Search code examples
mysqldatabasedatabase-designdata-modelingkpi

Storing data counts from table into a "trending" table


We have a table for which we have to present many many counts for different combinations of fields. This takes quite a while to do on the fly and doesn't provide historical data, so I'm thinking in the best way to store those counts in another table, with a timestamp, so we can query them fast and get historical trends. For each count we need 4 pieces of information to identify it, and there are about 1000 different metrics we would like to store. I'm thinking on three different strategies, having a count and a timestamp but varying in how to identify the count for retrieval.

  1. 1 table with 4 fields to identify the count, the 4 fields wouldn't be normalized as they contain data from different external tables.
  2. 1 table with 1 "tag" field, which will contain the 4 pieces of information as a tag.
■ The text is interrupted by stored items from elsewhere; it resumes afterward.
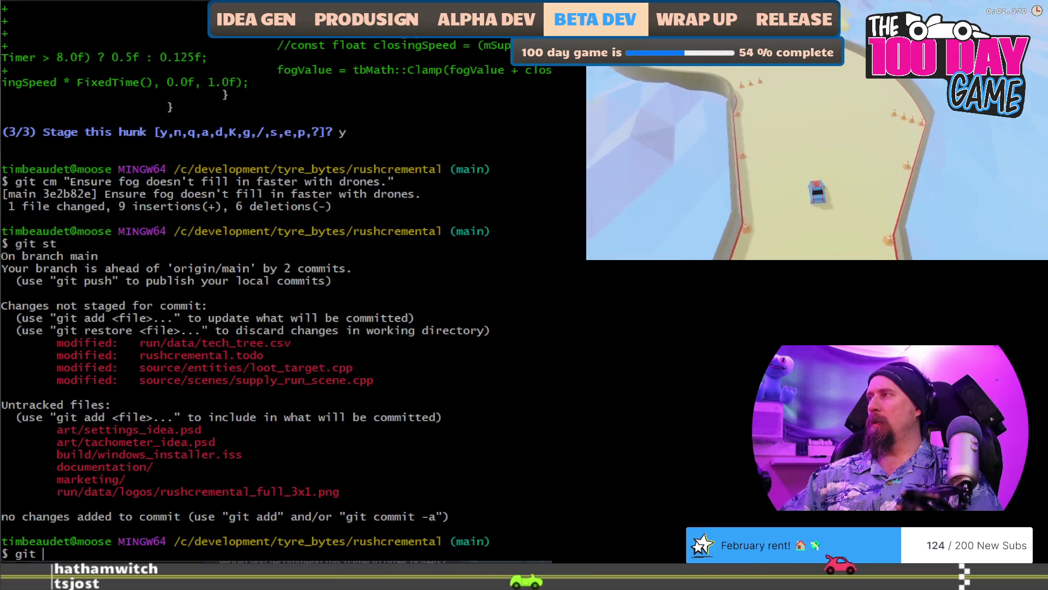
pyautogui.write('cop')
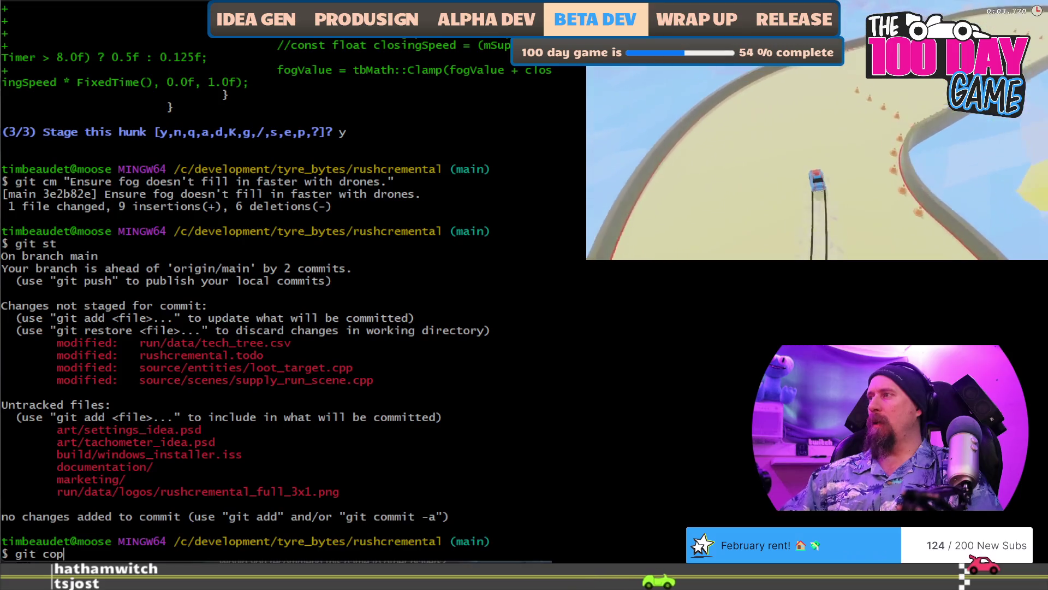
# Discard the tech_tree.csv change with git checkout -p, keeping the notes edits, then check status.
pyautogui.press('Return')
pyautogui.write('y')
pyautogui.press('Return')
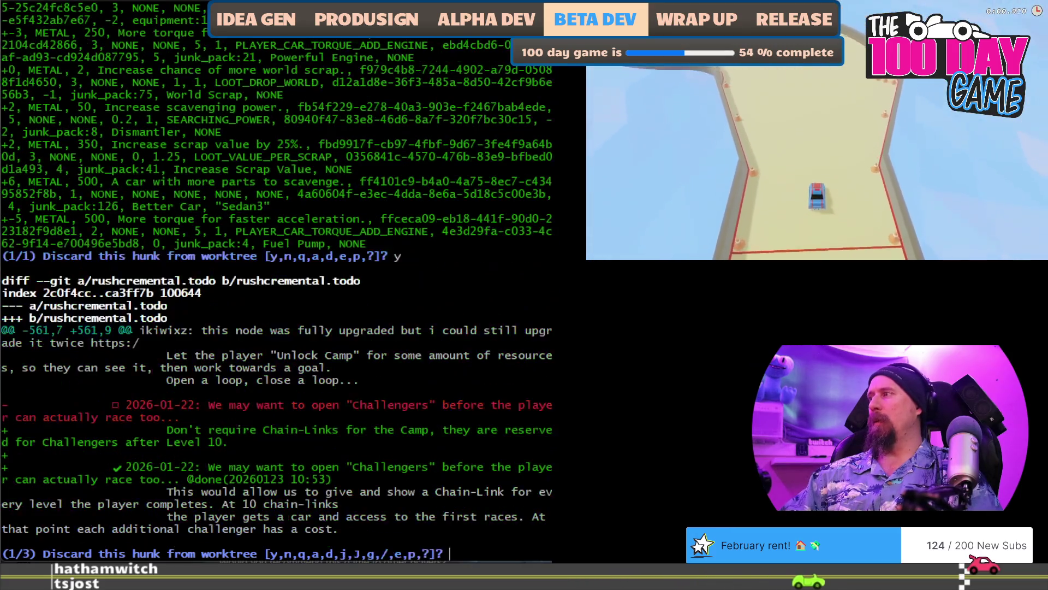
pyautogui.write('q')
pyautogui.press('Return')
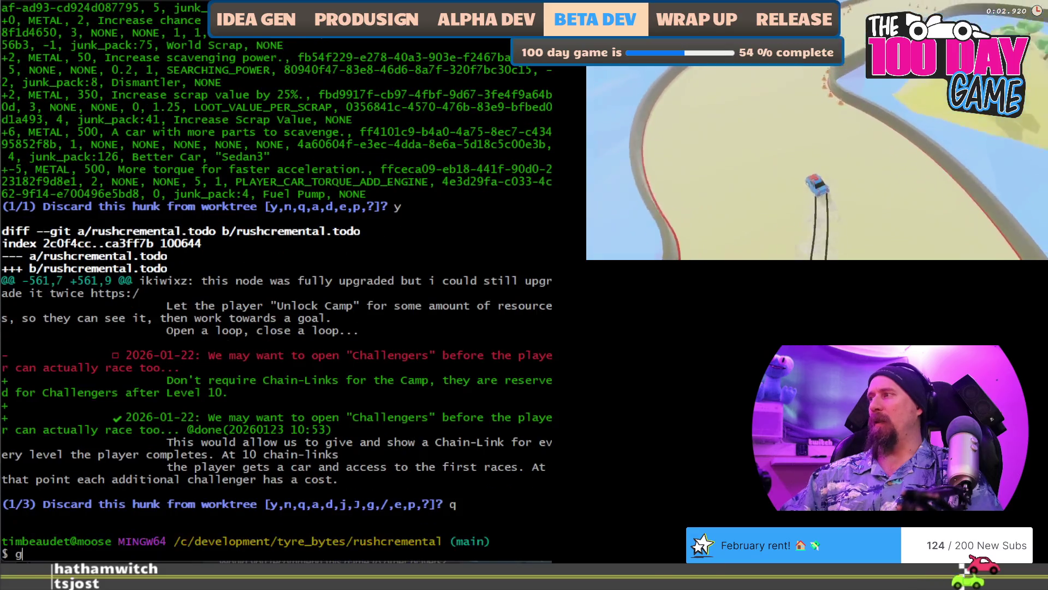
pyautogui.write('git st')
pyautogui.press('Return')
# Stage the three rushcremental.todo hunks, skipping the loot target and supply run scene hunks.
pyautogui.write('git ap')
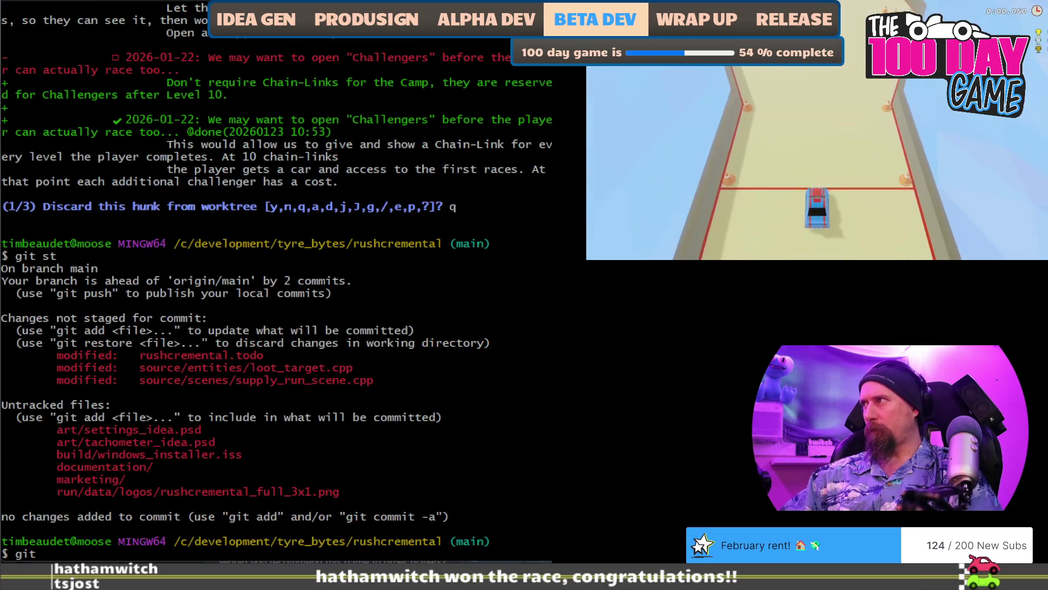
pyautogui.press('Return')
This tags could be enriched and kept in another table maybe having a field for each tag part and linking them to the external tables.
  3. Different tables for the different groups of counts to be able to normalize on one or more fields, but this will need anywhere from 6 to tens of tables.
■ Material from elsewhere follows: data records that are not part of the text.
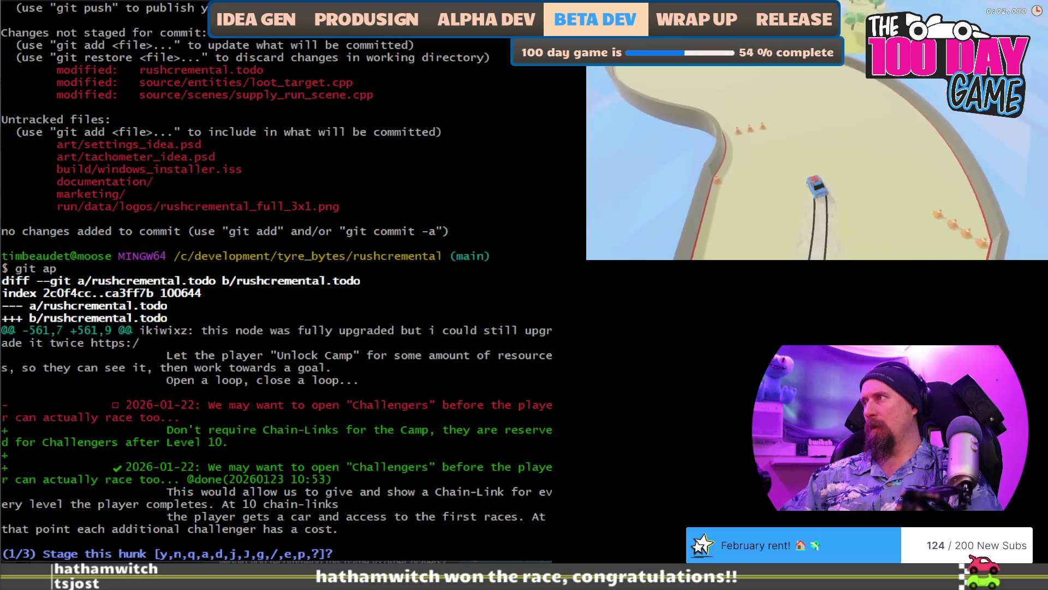
pyautogui.press('Return')
pyautogui.write('y')
pyautogui.press('Return')
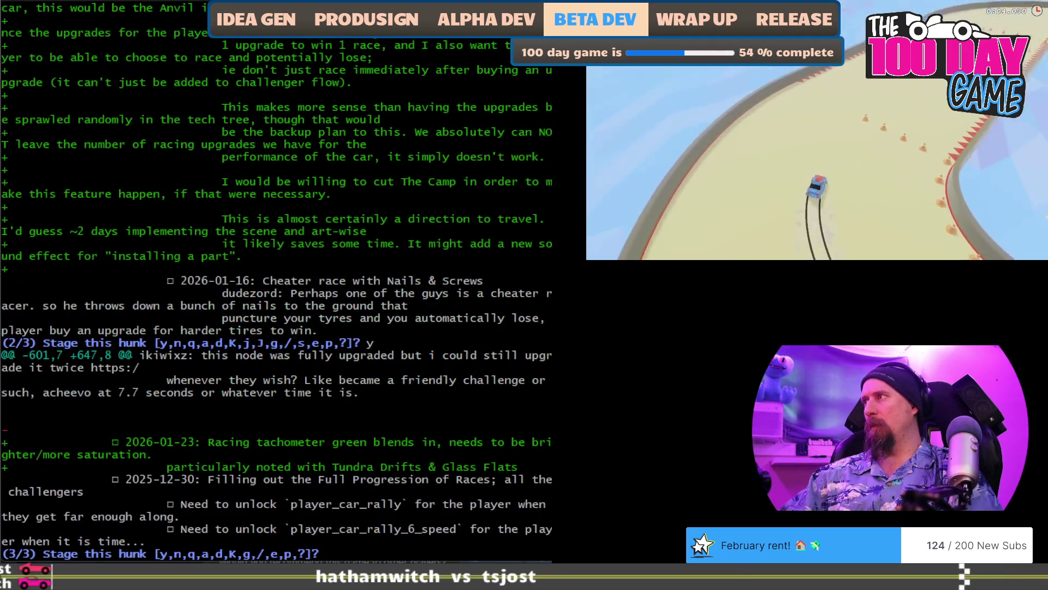
pyautogui.write('y')
pyautogui.press('Return')
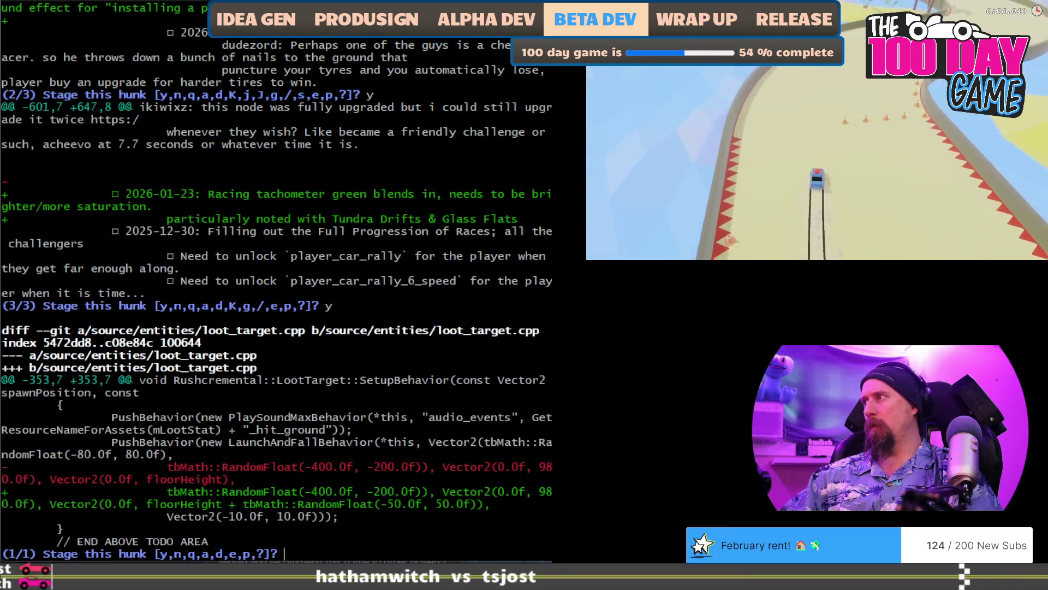
pyautogui.write('n')
pyautogui.press('Return')
pyautogui.write('n')
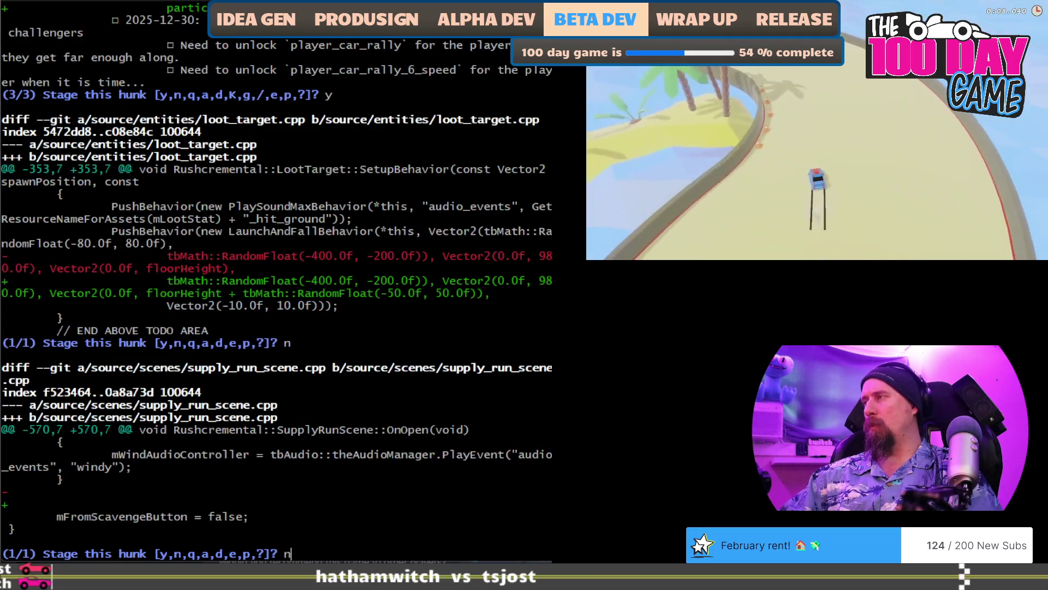
pyautogui.press('Return')
pyautogui.write('git cm')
I'm going with the first one, not normalized at all, but wondering if anyone has a better or simpler way to store all this counts.

Sample of a value: status,installed,all,virtual,1234,01/05/2015

  • First field, status, can have up to 10 values
  • Second field, installed, can have up to 10 per different field 1
  • Third field, all,can have up to 10 different values, but they are the same for all categories
  • Fourth field, virtual, can have up to 30 values and will also be the same for all previous categories.
  • Last two fields will be a number and a timestamp

Thanks, Isaac


Solution

  • When you have a lot of metrics and you don't need to use them to do intra-metrics calculation you can go for the 1. solution.

    I would probably build a table like this

    Satus_id | Installed_id | All_id | Virtual_id | Date | Value
    

    Or if the combination of the first four columns have a proper name, I would probably create two tables (I think you refer to this possibility as the second solution with the 2):

    Metric Table
    Satus_id | Installed_id | All_id | Virtual_id | Metric_id | Metric_Name 
    
    Values Table 
    Metric_id | Date | Value
    

    This is good if you have names for your metrics or other details which otherwise you will need to duplicate for each combination with the first approach.

    In both cases it will be a bit complicated to do intra-rows operations using different metrics, for this reason this approach is suggested only for high level KPIs.

    Finally, because all possible combination for the last two fields are always present in you table you can think to convert them to a columns:

    Satus_id | Installed_id | Date | All1_Virtual1 | All1_Virtual2 | ... | All10_Virtua30
    

    With 10 values for All and 30 for Virtual you will have 300 columns, not very easy to handle, but they will be worth to have if you have to do something like:

    (All1_Virtual2 - All5_Virtual23) * All6_Virtual12
    

    But in these case I would prefer (if possible) to do the calculation in advance to reduce the number of columns.